Task list =>
1 > List every school or institution where the article on James Lagea says he was educated.
2 > Write the next part of the article on James Lagea, starting after its final sentence.

= James Lagea =

James Yapa Lagea (born 4 February 1963) is a Papua New Guinea politician. He has been a member of the National Parliament of Papua New Guinea since July 2007, representing the electorate of Kagua-Erave Open. He has been Vice-Minister for Health and HIV/AIDS in the government of Peter O'Neill since August 2012. He has variously been a member of the PNG Conservative Party (2007), National Alliance (2007–2010), United Resources Party (2010–2012) and Papua New Guinea Party (2012); although formally sitting in parliament as an independent during his second term, he has been prominently aligned with the People's United Assembly (2012–2014) and the People's National Congress (2014–present).

Lagea was educated at Kagua Primary School, Mendi High School, Keravat National High School and the Institute of Public Administration, where he attained a diploma in social development. He was a community development advisor for the Southern Highlands provincial administration before entering politics. Lagea first contested the Kagua-Erave seat at the 2002 election on behalf of the People's Progress Party, when voting in Southern Highlands Province was cancelled due to widespread violence. He again contested the supplementary election in 2003, but lost to incumbent People's Democratic Movement MP David Basua. Lagea challenged the result in the Court of Disputed Returns, but was unsuccessful. Lagea served as the chairperson of the organising committee for the celebrations surrounding the 30th anniversary of Papua New Guinean independence in Southern Highlands during 2005.

Raw records =>
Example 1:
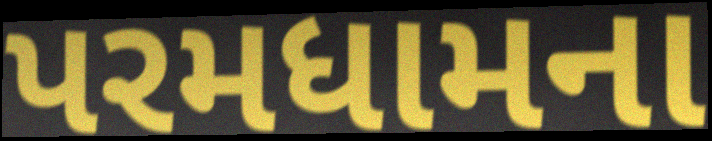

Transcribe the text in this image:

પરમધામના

* * *

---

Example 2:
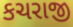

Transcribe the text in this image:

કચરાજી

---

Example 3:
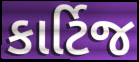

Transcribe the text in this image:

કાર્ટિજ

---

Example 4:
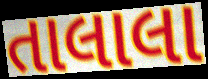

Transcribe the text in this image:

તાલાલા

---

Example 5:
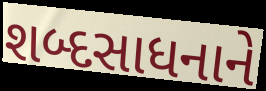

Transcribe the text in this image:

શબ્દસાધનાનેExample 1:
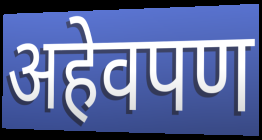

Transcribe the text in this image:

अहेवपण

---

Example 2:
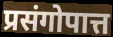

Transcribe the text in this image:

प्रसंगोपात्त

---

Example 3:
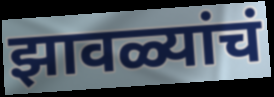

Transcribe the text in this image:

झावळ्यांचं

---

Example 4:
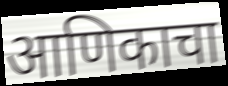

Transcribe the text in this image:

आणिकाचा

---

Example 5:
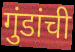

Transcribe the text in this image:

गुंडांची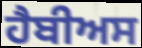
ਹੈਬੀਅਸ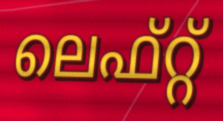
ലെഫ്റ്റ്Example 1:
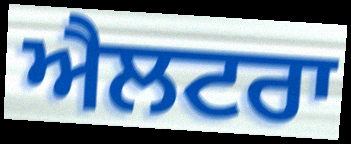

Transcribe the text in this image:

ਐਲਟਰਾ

Task-by-task answers =>
1 > Kagua Primary School, Mendi High School, Keravat National High School, Institute of Public Administration

2 >
Lagea contested the Kagua-Erave seat for a second time at the 2007 election as the candidate of the fledgling Papua New Guinea Conservative Party and was successful, defeating Basua. He crossed to the governing National Alliance Party upon his election. In his first term, he was chairman of the Citizenship Committee and the Parliamentary Referral Committee on Lands and Environment and a member of the Parliamentary Referral Committee on Health and Family Welfare. He crossed to the United Resources Party in July 2010, and again to the Papua New Guinea Party in March 2012. Lagea was re-elected at the 2012 election, which he formally contested as an independent, and joined the People's United Assembly party after the election.

He was appointed Vice-Minister for Health in August 2012. In August 2013, the National Court dismissed a legal challenge to his 2012 re-election, but referred him to the Ombudsman Commission for investigation of potential misconduct in office. In November 2013, he strongly condemned tribal fighting in Kagua that killed seventeen people and provided K$50,000 funding for police operations in its aftermath. He again called for an end to election-related tribal fighting in April 2014, pointing out that Kagua was "deserted" as a result and that it was severely impeding service delivery in the area. In July 2014, he was faced with responding to widespread flooding which rendered thousands of villagers in his electorate homeless, and dedicated K$250,000 to relief funding.

In October 2014, he crossed to the governing People's National Congress party. The Ombudsman Commission referred Lagea to the Public Prosecutor in January 2015 over issues around failing to furnish financial returns. A leadership tribunal found him guilty in August 2015 and suspended him from office until acquittal; however, this did not take effect as he had provided the returns in the interim. He is recontesting the 2017 election for the People's National Congress.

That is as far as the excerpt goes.